New York, February 8, 2026, 11:19 (EST) — Market closed.
- Procter & Gamble shares last closed at $159.17, up 59 cents, or 0.4%.
- Traders are watching whether a shift toward defensive, dividend-paying stocks holds into Monday.
- U.S. jobs and inflation data this week, plus P&G’s Feb. 17 dividend, are the near-term dates in focus.
Procter & Gamble shares ended Friday at $159.17, up 59 cents, or 0.37%, and go into Monday with the tape still leaning toward defensive names. The stock traded between $157.59 and $159.97 on the day, with about 10.4 million shares changing hands.
That matters because the last few sessions pushed investors back to a familiar playbook: rotate out of the most volatile corners and into companies with steadier cash flows and regular payouts. P&G sits near the center of that trade, as a heavyweight in household staples and a long-time dividend payer.
The next shove may come from the data. The Labor Department’s Bureau of Labor Statistics has the January employment report scheduled for Wednesday, Feb. 11 at 8:30 a.m. ET, with the January consumer price index due Friday, Feb. 13 at 8:30 a.m. ET. 1
P&G’s move on Friday came against a broad rebound in U.S. stocks, with the Dow closing above 50,000 for the first time. The S&P 500 rose 1.97% and the Nasdaq gained 2.18% as chipmakers jumped on renewed focus on AI data-center spending; “there’s real demand for AI products,” Baird investment strategy analyst Ross Mayfield said. 2
The bigger backdrop has been a messier kind of “market broadening,” with money chasing cheaper and smaller stocks as investors reassess risk in tech. “We’re instead seeing a wave of aggressive buying of altogether different stocks,” said Tim Murray, a capital markets strategist at T. Rowe Price, while Citigroup’s Scott Chronert said money has moved into “staples and industrials” even as debate rages over AI returns. 3
For P&G, the last major company update came with its fiscal second-quarter results in late January. The company reported net sales of $22.2 billion, with organic sales — which strip out currency swings and deal activity — flat as a 1% price gain was offset by a 1% volume decline; core earnings per share, a profit measure that excludes some one-offs, came in at $1.88. P&G maintained its fiscal 2026 organic sales growth outlook of flat to up 4% and its core EPS growth outlook of flat to up 4%, while estimating about $400 million in after-tax tariff costs for the year. 4
Peers were mixed into the weekend. Clorox rose about 1.5% on Friday, while Colgate-Palmolive fell roughly 0.5%; Kimberly-Clark was little changed and Unilever’s U.S.-listed shares added about 0.8%.

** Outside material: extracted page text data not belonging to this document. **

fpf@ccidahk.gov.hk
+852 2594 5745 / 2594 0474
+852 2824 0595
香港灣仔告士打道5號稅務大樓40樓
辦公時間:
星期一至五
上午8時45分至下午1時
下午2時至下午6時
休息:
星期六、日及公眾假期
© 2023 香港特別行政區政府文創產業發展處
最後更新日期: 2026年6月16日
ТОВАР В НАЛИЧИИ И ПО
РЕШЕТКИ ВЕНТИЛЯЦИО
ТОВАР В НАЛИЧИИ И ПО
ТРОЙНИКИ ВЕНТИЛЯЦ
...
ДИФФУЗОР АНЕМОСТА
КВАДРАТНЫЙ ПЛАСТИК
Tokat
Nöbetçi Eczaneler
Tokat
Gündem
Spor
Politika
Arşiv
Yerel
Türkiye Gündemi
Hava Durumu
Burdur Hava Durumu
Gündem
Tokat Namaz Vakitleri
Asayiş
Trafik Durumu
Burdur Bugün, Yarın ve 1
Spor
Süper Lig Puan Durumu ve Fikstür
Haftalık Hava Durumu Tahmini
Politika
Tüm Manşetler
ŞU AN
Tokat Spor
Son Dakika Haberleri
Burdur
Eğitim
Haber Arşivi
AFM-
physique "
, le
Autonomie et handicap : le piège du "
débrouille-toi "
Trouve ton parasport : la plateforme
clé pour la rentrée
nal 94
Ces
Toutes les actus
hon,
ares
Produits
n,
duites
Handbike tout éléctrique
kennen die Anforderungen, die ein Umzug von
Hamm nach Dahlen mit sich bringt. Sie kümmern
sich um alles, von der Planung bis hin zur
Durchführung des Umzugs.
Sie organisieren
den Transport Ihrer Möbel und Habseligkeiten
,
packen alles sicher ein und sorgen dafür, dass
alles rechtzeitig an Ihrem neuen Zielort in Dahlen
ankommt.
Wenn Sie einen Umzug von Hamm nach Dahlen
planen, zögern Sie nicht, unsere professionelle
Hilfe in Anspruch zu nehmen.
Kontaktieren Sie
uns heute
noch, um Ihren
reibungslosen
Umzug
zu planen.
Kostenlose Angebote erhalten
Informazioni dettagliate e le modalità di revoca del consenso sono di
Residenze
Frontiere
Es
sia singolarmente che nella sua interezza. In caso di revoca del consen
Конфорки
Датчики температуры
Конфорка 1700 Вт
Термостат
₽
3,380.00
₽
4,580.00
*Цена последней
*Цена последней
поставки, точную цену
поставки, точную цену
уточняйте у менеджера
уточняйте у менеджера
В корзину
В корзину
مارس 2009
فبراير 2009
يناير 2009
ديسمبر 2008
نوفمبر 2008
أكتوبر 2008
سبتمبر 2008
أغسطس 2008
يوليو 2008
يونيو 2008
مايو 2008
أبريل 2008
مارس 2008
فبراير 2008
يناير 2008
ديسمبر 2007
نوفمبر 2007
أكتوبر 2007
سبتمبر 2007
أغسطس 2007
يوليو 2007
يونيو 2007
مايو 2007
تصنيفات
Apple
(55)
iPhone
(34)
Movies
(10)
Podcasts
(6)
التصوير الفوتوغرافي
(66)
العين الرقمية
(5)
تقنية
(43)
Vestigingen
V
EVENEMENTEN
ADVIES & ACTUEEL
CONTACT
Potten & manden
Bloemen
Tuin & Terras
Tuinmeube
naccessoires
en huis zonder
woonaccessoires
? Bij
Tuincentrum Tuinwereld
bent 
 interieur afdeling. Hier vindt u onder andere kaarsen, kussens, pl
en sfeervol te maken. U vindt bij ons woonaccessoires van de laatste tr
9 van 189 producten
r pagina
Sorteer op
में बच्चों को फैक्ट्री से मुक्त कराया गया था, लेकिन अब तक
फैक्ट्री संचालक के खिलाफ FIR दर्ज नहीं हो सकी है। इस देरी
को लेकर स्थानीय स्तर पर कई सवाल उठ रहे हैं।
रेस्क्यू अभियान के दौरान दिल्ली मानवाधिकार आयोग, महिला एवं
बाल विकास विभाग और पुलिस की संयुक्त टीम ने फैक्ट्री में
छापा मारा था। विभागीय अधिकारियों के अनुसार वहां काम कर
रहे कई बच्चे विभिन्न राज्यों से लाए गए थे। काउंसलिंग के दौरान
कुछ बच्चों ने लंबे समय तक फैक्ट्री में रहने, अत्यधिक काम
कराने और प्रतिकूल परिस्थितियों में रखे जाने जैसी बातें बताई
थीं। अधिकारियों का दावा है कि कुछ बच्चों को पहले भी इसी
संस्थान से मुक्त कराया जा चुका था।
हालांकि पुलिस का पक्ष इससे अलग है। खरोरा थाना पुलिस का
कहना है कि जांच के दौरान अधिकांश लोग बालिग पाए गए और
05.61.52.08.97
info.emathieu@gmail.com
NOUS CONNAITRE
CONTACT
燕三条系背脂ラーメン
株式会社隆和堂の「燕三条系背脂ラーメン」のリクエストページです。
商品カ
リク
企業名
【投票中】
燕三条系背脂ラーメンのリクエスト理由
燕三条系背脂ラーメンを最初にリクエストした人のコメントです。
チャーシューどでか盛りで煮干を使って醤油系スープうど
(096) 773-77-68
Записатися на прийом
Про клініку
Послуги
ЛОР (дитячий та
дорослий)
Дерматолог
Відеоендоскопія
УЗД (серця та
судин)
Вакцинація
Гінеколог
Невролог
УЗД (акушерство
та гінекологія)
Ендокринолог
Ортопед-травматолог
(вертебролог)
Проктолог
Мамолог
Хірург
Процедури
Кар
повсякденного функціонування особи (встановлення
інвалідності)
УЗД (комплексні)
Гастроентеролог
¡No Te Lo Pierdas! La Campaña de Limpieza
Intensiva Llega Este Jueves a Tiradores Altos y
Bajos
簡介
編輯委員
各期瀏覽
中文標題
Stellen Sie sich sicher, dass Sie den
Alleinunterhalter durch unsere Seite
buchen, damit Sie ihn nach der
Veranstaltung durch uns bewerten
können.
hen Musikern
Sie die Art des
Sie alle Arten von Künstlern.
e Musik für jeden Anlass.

Dividend watchers also have a date. P&G is set to pay $1.0568 per share on Feb. 17, after a Jan. 23 record date, and the company says it has raised its dividend for 68 straight years. At Friday’s close, that works out to an annualized yield of about 2.7%. 5
The week ahead is crowded beyond government data. Earnings are due from consumer names such as Coca-Cola and McDonald’s, along with Unilever, while Cisco’s report is on the calendar as investors stay sensitive to anything tied to AI infrastructure spending. 6
But the setup is not clean. If jobs or inflation land hotter than expected, bond yields can jump and the “defensive” bid can fade fast, especially in crowded, dividend-heavy trades. P&G also still has to prove it can hold pricing without losing more volume while costs — tariffs included — keep nibbling at margins.
For P&G shares, Monday’s open is the first test after the Dow’s record close. After that, traders circle Feb. 11 for jobs, Feb. 13 for CPI, and Feb. 17 for P&G’s dividend payment.